Photos and videos are an incredible way to help people understand what’s going on in the world. But the power of visual media has its pitfalls—especially when there are questions surrounding the origin, authenticity or context of an image. Starting today, we are surfacing fact check information in Google Images globally to help people navigate these issues and make more informed judgments about what they see on the web. This builds on the fact check features in Search and News, which people come across billions of times per year.
Now, when you search on Google Images, you may see a “Fact Check” label under the thumbnail image results. When you tap one of these results to view the image in a larger format, you’ll see a summary of the fact check that appears on the underlying web page. These labels may appear both for fact check articles about specific images and for fact check articles that include an image in the story.
Fact check labels appear on results that come from independent, authoritative sources on the web that meet our criteria. These sources rely on ClaimReview, an open method used by publishers to indicate fact check content to search engines. We already highlight fact checks on Search and in Google News to make this content easy to discover. YouTube also leverages ClaimReview to surface fact check information panels in Brazil, India and the U.S. The full fact check library can be accessed through a dedicated search tool and an open API.

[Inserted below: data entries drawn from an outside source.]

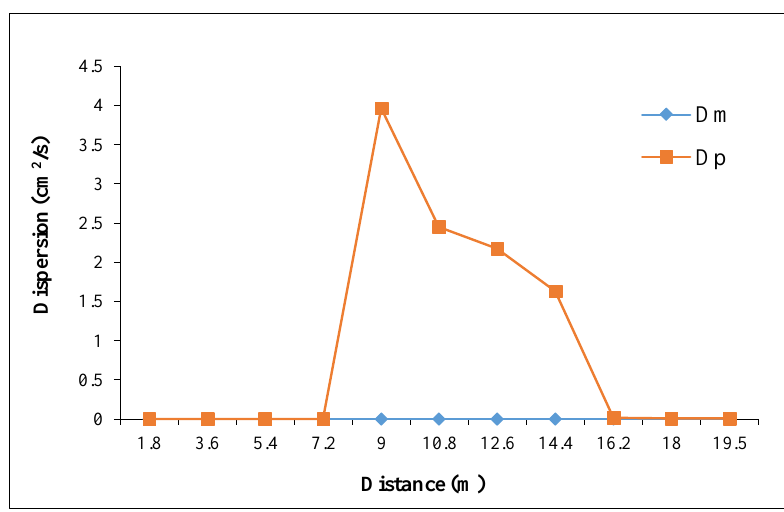
Figure 3. Verification curve for Shao et al. [8] model.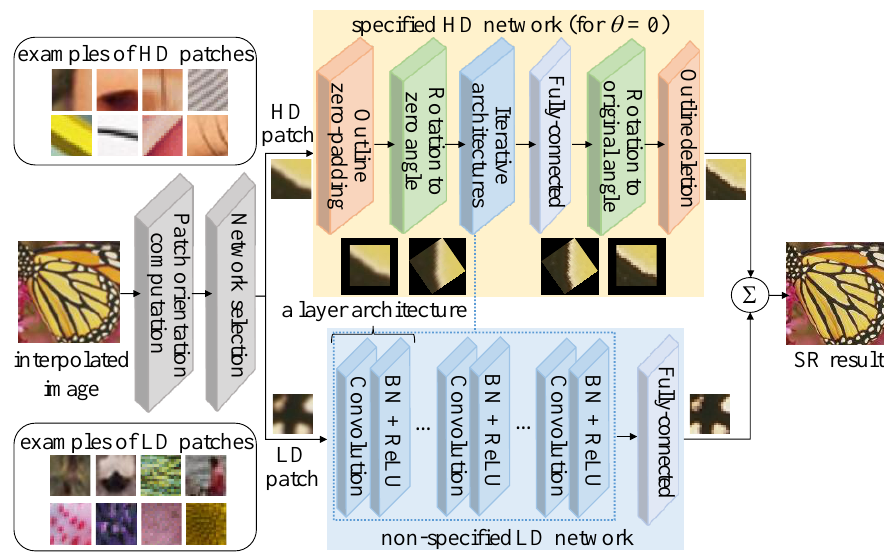
Figure 13. Architecture of the patch orientation-specified network [10].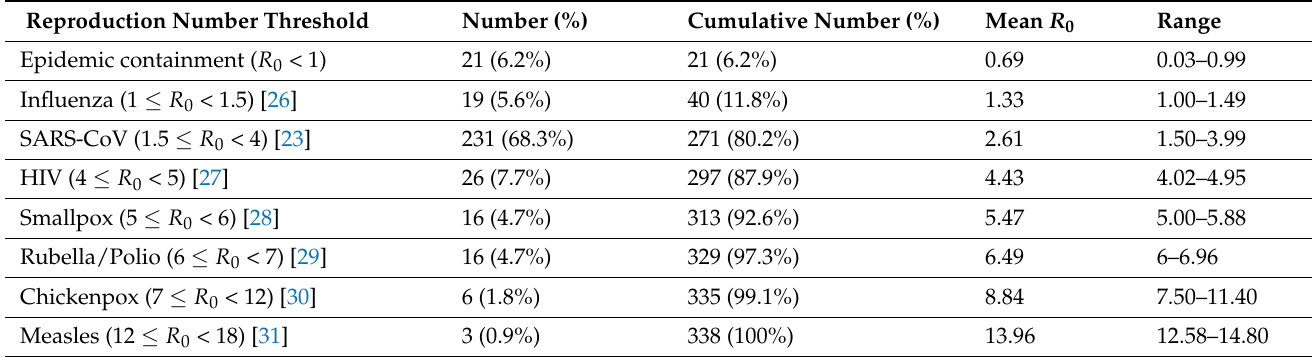
Table 2. Basic reproduction number ( R 0 ) of various infectious diseases with proportion of studies reporting R 0 within the given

Just as is the case in Search, adding this label in Google Images results does not affect ranking; our systems are designed to surface the most relevant, reliable information available, including from sources that provide fact checks.
To recognize the important work being done by fact-checkers during the ongoing pandemic, the Google News Initiative provided $6.5 million in funding support to organizations around the globe earlier this year.
Taken together, these efforts not only highlight the significant contributions of the fact check community, but they also ensure that people have access to critical context about the information—and now images—they encounter online.